Positive that the code focuses on best practice, rather than layering on further legislation in circumstances where the Organisation of Working Time Act 1997 already provides a very effective and defined entitlement to disconnect.

— Irish Business and Employers Confederation (IBEC), via Mercer analysis

Summary

Ireland’s right to disconnect Code gives workers a WRC-backed foundation to refuse routine out-of-hours contact—but it stops short of becoming a blunt enforcement tool. For employees, the practical value lies in combining the Code with existing working time legislation when filing complaints. For employers, developing clear out-of-hours policies isn’t just best practice anymore; it’s the kind of documentation that matters if a dispute reaches the WRC. The European Commission’s 2024 consultation signals that EU-wide rules may eventually push Ireland toward binding legislation, but for now, the Code sets the expectations without the teeth.

Bottom line: Ireland’s right to disconnect Code (effective April 2021) is guidance, not law—employees get a clearer framework to assert boundaries, but enforcement still relies on working time claims. Employers who formalise policies now will face fewer headaches if EU rules eventually mandate stricter standards.

Related reading: Success Factors Login Guide · Mercer Super Login Guide

Additional sources

lexisnexis.co.uk, youtube.com

Employees facing violations of the right to disconnect often seek guidance from employment law solicitors in Dublin well-versed in Workplace Relations Commission procedures.

Frequently asked questions

What countries have right to disconnect?

France was an early mover with legislation in 2017. Spain, Italy, and Belgium have since introduced binding rules. Ireland’s 2021 Code is non-binding, relying on guidance rather than law. The European Commission launched a first-stage consultation in April 2024 that could lead to EU-wide legislation.
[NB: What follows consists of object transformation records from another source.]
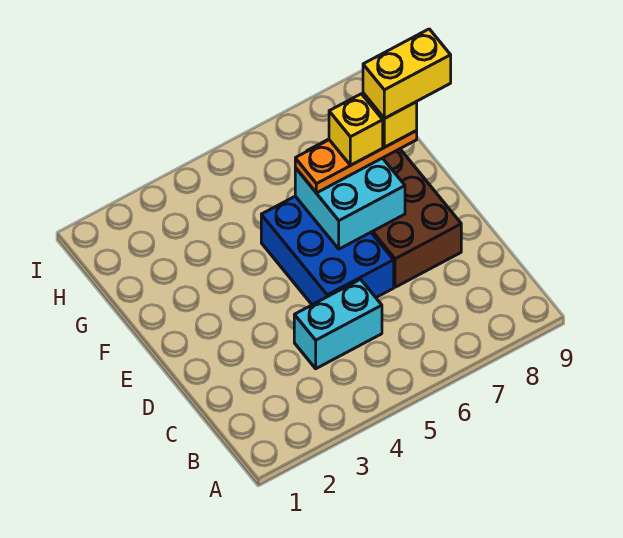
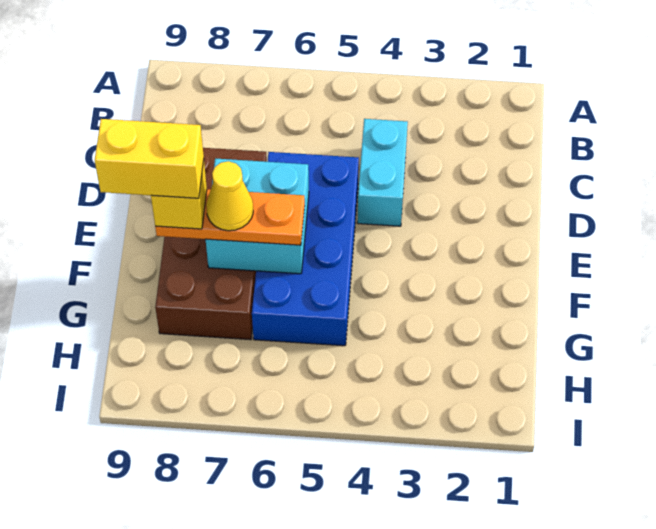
cyan 1x2 brick [294,279,382,369] -> cyan 1x2 brick turned to [357,119,408,226]
blue 2x3 brick [261,196,394,305] -> blue 2x4 brick [252,152,359,346]
yellow 1x1 brick [329,94,383,165] -> yellow 1x1 cone [206,161,253,231]

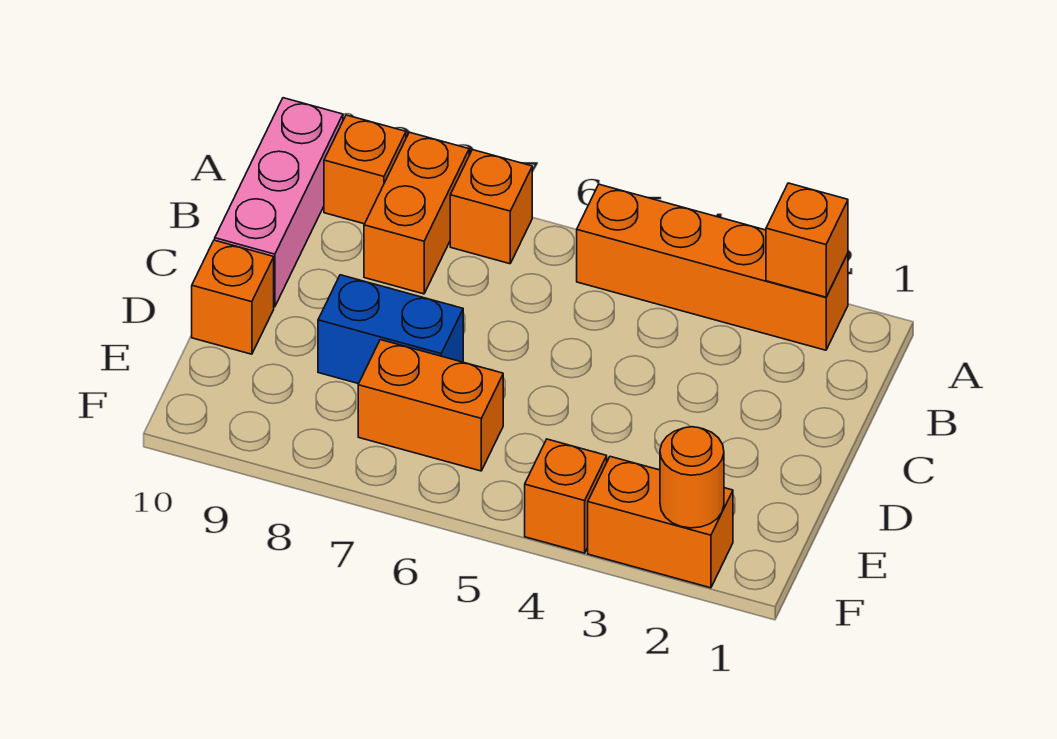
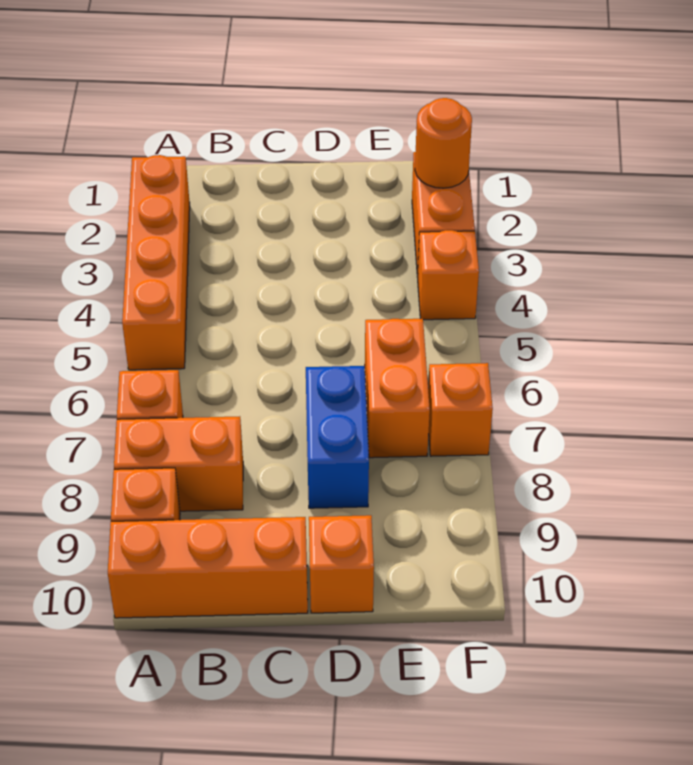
orange 1x1 brick [766,183,848,297] -> orange 1x1 brick moved to [428,363,493,456]
pink 1x3 brick [215,98,343,307] -> orange 1x3 brick [108,517,308,618]

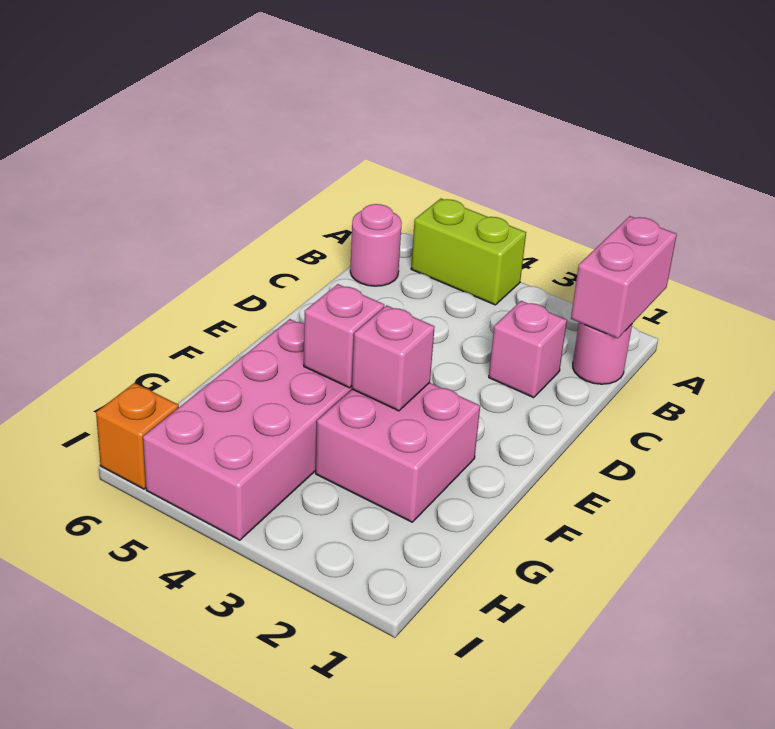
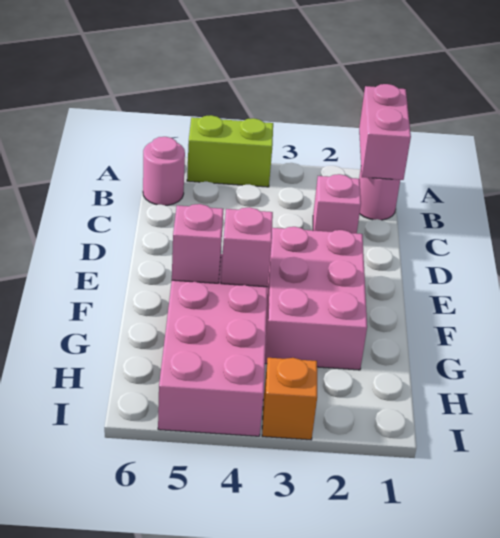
pink 2x2 brick [316,383,480,522] -> pink 2x3 brick [265,227,367,370]
pink 1x1 brick [352,305,435,411] -> pink 1x1 brick moved to [172,204,223,283]
orange 1x1 brick [96,383,179,489] -> orange 1x1 brick moved to [262,358,317,440]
Is right to disconnect law or code in Ireland?

It is a Code of Practice, not legislation. The WRC published the Code under Section 20(2) of the Workplace Relations Act 2015. While not legally binding as a standalone instrument, failure to follow it can be considered in WRC adjudications on related claims like working time breaches.

What happens if employer contacts after hours?

Occasional contact is permissible under the Code, which recognizes that business needs may require out-of-hours working. For persistent contact, employees should first raise the issue informally or through grievance procedures. If unresolved, they can file a complaint with the WRC citing the Code alongside working time legislation.

Does right to disconnect apply during probation?

Yes. The Code applies to all employees regardless of their employment stage, including during probation. However, employees in their first 3 months may feel less comfortable asserting these rights in practice, even though they are legally entitled to the same protections as permanent staff.

How does right to disconnect affect on-call workers?

On-call and standby arrangements are treated differently. If you are formally rostered for on-call duty, you are within your normal working hours and expected to be available. Outside those agreed on-call periods, the right to disconnect applies as normal. Employers should compensate on-call availability separately from standard salary.

What is quiet firing in relation to disconnection?

“Quiet firing” is an informal term for workplace practices that effectively push employees out without formal dismissal—excluding someone from meetings, withholding development opportunities, or deliberately overloading them with after-hours work despite the right to disconnect. The Code does not directly address quiet firing, but systematic out-of-hours contact contrary to the Code could form part of a broader constructive dismissal claim.

Can revenge resignation follow disconnection disputes?

“Revenge resignation” describes an employee quitting suddenly in response to workplace mistreatment, often without notice. While not a legal concept, employees who feel their right to disconnect has been systematically ignored may choose to resign and potentially claim constructive dismissal. This path requires evidence of a sustained pattern rather than isolated incidents.